** LISTA DE TAREFAS **
1 > Responda com base no texto sobre a candidatura de María de Jesús Patricio:
(a) Segundo a legenda da foto, ela foi nomeada porta-voz de qual conselho?
(b) Em que dia ela registrou sua candidatura?
(c) A votação que a escolheu reuniu representantes de quantos povos indígenas?
2 > Escreva a continuação do texto sobre a candidatura de María de Jesús Patricio, começando depois da última frase.

** TEXTO **
• • • • •
María de Jesús Patricio Martínez durante a sua nomeação como porta-voz do Conselho Indígena de Governo.

De acordo com o Jornal Reuters, no último sábado (dia 7 de outubro), Maria de Jesus Patricio Martinez, porta-voz do Congresso Nacional Indígena, braço político do Exército de Libertação Nacional Zapatista (EZLN), registrou sua candidatura independente nas eleições presidenciais do próximo ano (2018), aumentando a crescente lista de candidatos estabelecidos. Ela foi escolhida após uma votação que reuniu mais de 1.480 delegados, conselheiros e observadores de 58 povos indígenas.
• • • • •
** INFORMAÇÕES EXIBIDAS **
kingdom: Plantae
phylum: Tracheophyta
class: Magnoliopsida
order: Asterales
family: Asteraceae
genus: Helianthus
• • • • •
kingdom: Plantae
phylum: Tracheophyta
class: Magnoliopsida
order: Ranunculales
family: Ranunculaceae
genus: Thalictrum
• • • • •
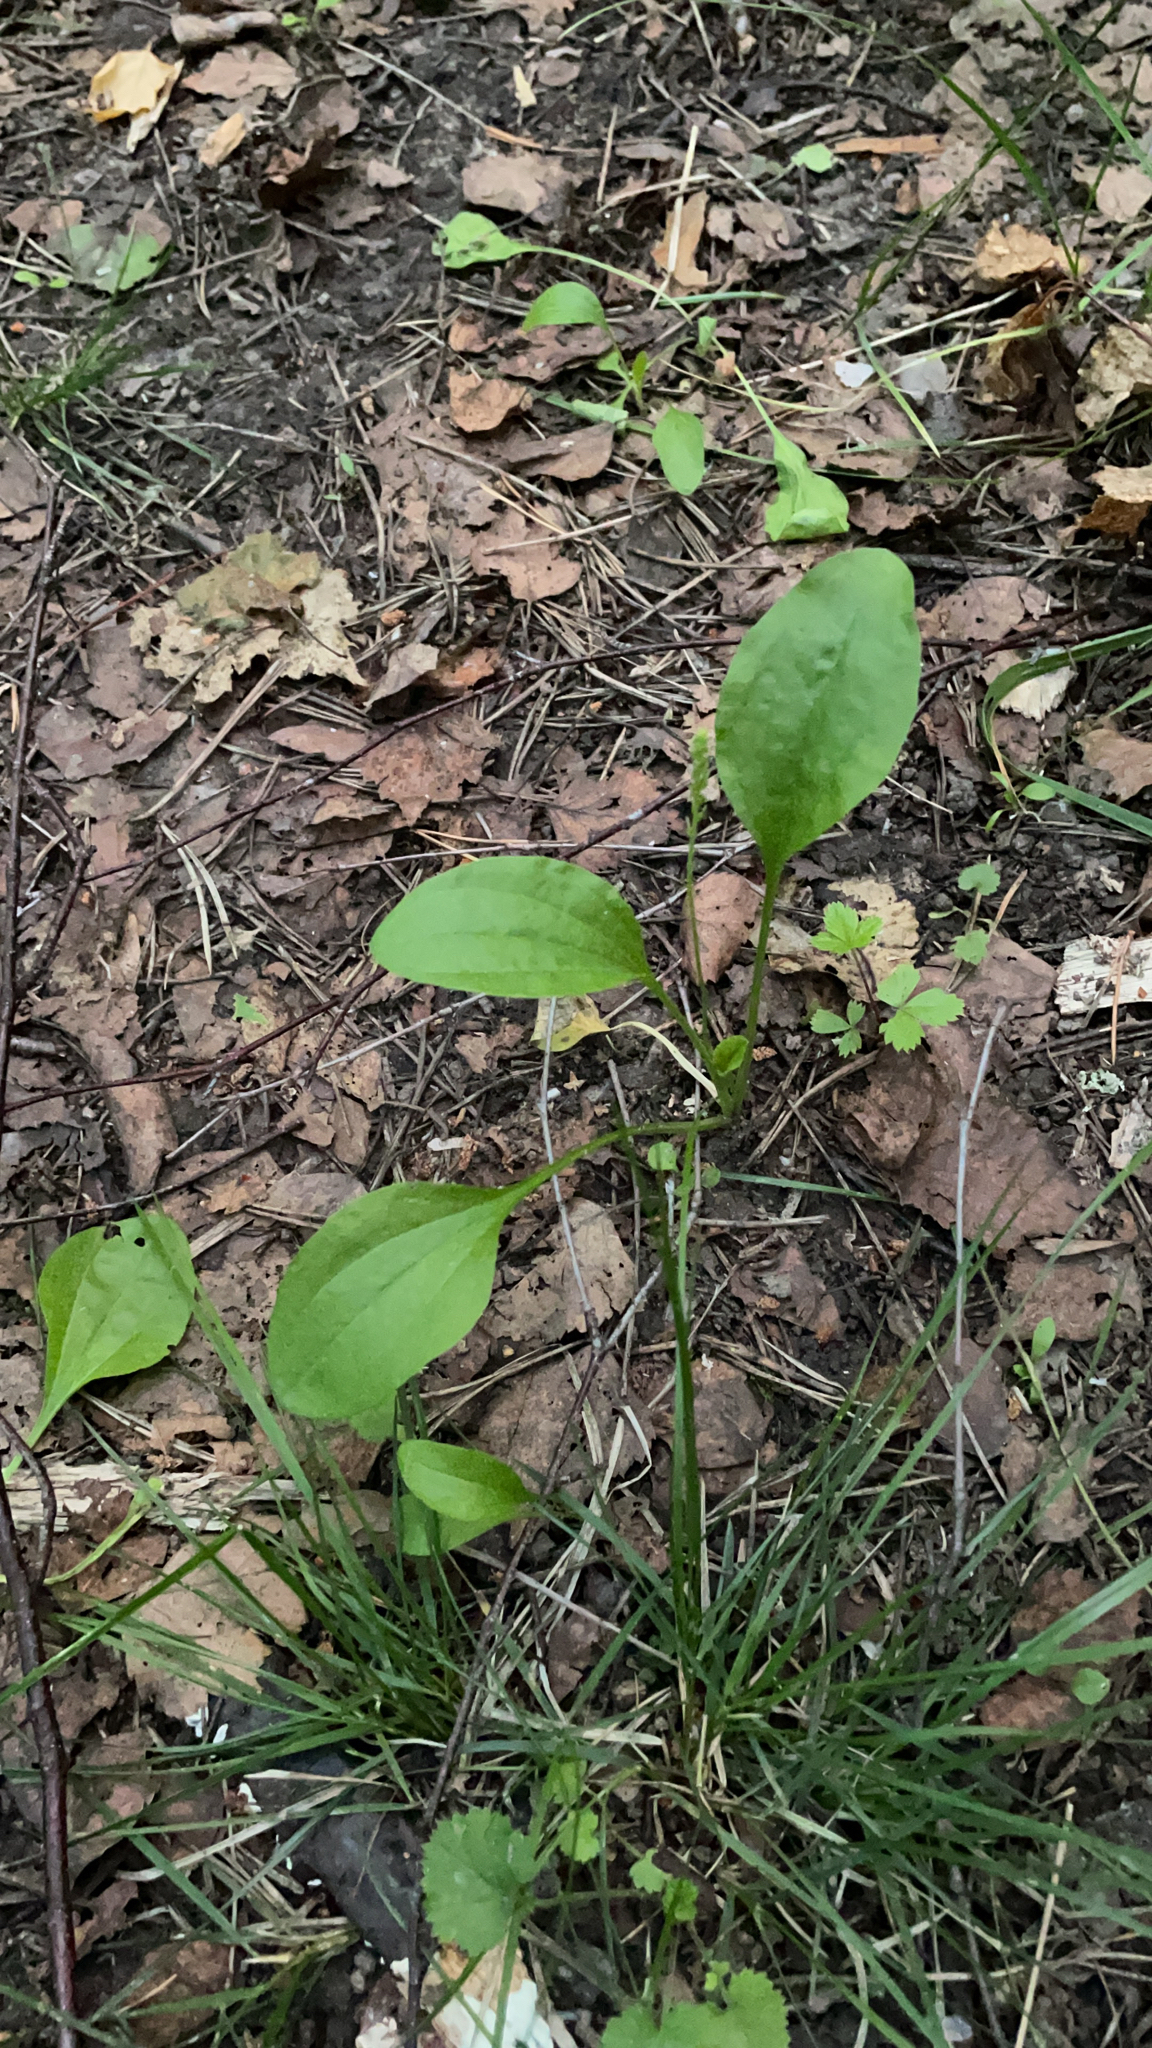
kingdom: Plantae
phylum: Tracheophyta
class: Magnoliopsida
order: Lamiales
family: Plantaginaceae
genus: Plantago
• • • • •
** RESPOSTAS ESPERADAS **
1 >
(a) Do Conselho Indígena de Governo.
(b) No sábado, 7 de outubro.
(c) De 58 povos indígenas.

2 >
Centenas de zapatistas marcham durante uma manifestação em 8 de outubro de 2014 em San Cristóbal de las Casas, em Chiapas, para exigir justiça no caso dos 43 estudantes desaparecidos no Estado de Guerrero

Nascida na comunidade dos índios Nahua em Tuxpan, no Estado de Jalisco, Martínez tem 57 anos, é médica tradicional e começou a atuar como porta-voz de sua comunidade em 1994. Desde então vem atuando em hospitais de grupos indígenas e militando pelos interesses dos nativos mexicanos. Após se cadastrar no Instituto Nacional Eleitoral (INE), Maria prometeu não aceitar nenhum financiamento do governo para dirigir sua campanha.

O EZLN foi fundado em meados dos anos 1990 como uma guerrilha inspirada no revolucionário Emiliano Zapata, do início do século XX. No dia 1o de janeiro de 1994, os zapatistas organizaram uma rebelião no Estado mexicano de Chiapas para protestar contra as políticas econômicas adotadas pelo Acordo de Livre Comércio da América do Norte (NAFTA), que, na visão do grupo, afetavam negativamente as comunidades indígenas. O conflito entre zapatistas e o Exército durou 12 dias e deixou pelo menos 140 mortos, tonando-se um símbolo para os adeptos do movimento antiglobalização.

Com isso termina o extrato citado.